Wales international dual code rugby footballer

Lewis Ivor Reece (born 17 June 1991) is a Welsh professional rugby league footballer who plays at for West Wales Raiders in the Championship.

==Playing career==
He has previously played for the South Wales Scorpions, Kingston Press Championship-1 side Gloucestershire All Golds.

==International==
He has played at representative level for Great Britain and Wales at Under-18's and Wales first team level.

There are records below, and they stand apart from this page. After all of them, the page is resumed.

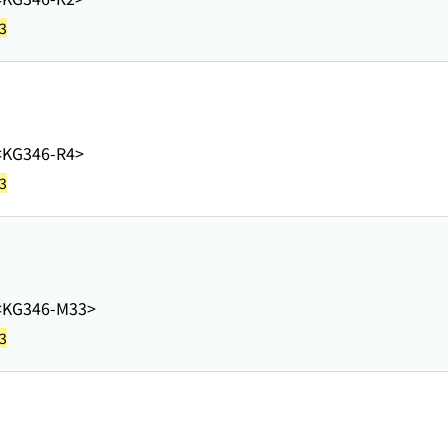
3
<KG346-R4>
3
<KG346-M33>
3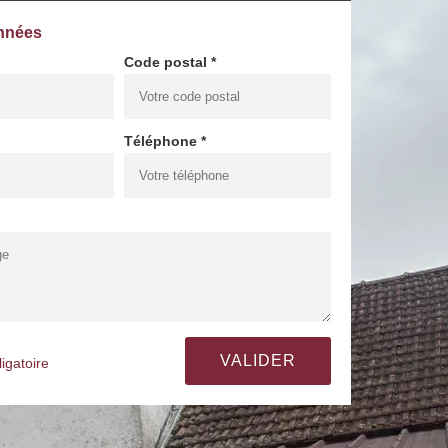
nnées
Code postal *
Téléphone *
igatoire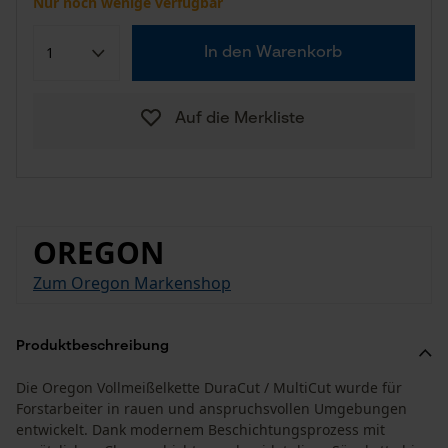
Nur noch wenige verfügbar
In den Warenkorb
Auf die Merkliste
OREGON
Zum Oregon Markenshop
Produktbeschreibung
Die Oregon Vollmeißelkette DuraCut / MultiCut wurde für
Forstarbeiter in rauen und anspruchsvollen Umgebungen
entwickelt. Dank modernem Beschichtungsprozess mit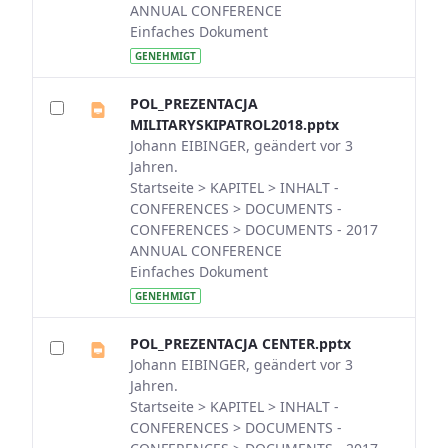
ANNUAL CONFERENCE
Einfaches Dokument
GENEHMIGT
POL_PREZENTACJA
MILITARYSKIPATROL2018.pptx
Johann EIBINGER, geändert vor 3
Jahren.
Startseite > KAPITEL > INHALT -
CONFERENCES > DOCUMENTS -
CONFERENCES > DOCUMENTS - 2017
ANNUAL CONFERENCE
Einfaches Dokument
GENEHMIGT
POL_PREZENTACJA CENTER.pptx
Johann EIBINGER, geändert vor 3
Jahren.
Startseite > KAPITEL > INHALT -
CONFERENCES > DOCUMENTS -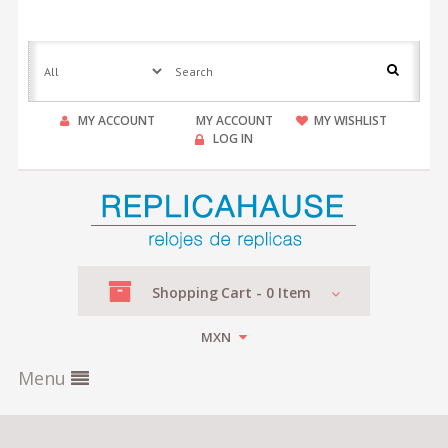
MY ACCOUNT
MY ACCOUNT
MY WISHLIST
LOG IN
Shopping
Cart -
0
Item
MXN
Menu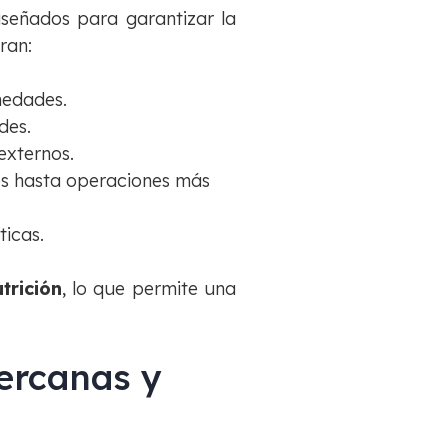
iseñados para garantizar la
ran:
medades.
des.
externos.
nes hasta operaciones más
ticas.
trición
, lo que permite una
cercanas y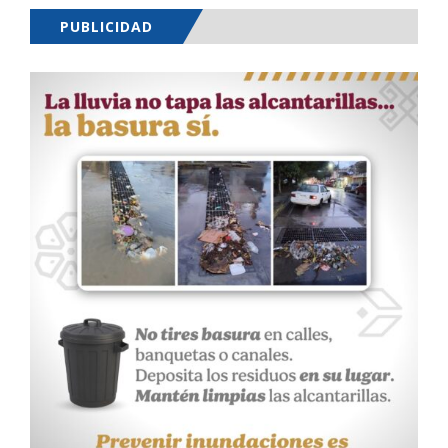
PUBLICIDAD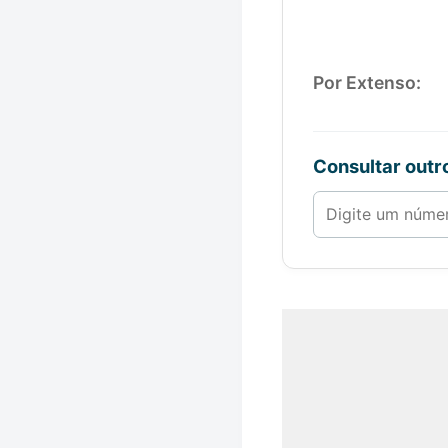
Por Extenso:
Consultar out
Número de 1 a 1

In October 2014, Lewis was called up to the Wales national rugby league team along with 3 other players to replace the Garreth Carvell and Rob Massam withdrawals from the 2014 European Cup squad. He kicked 1 goal out of two attempts in his country's opening game against Scotland. He kicked 3 goals in the following game against France and then 1 game in the final game of the tournament against Ireland.

In October 2015, Lewis was once again called up by Welsh national team coach John Kear to play in the 2015 European Cup tournament. He appeared in all 3 of the Welsh games which included scoring a try in the final game against Ireland.

He now owns a fish and chips shop In Amroth, Pembrokshire.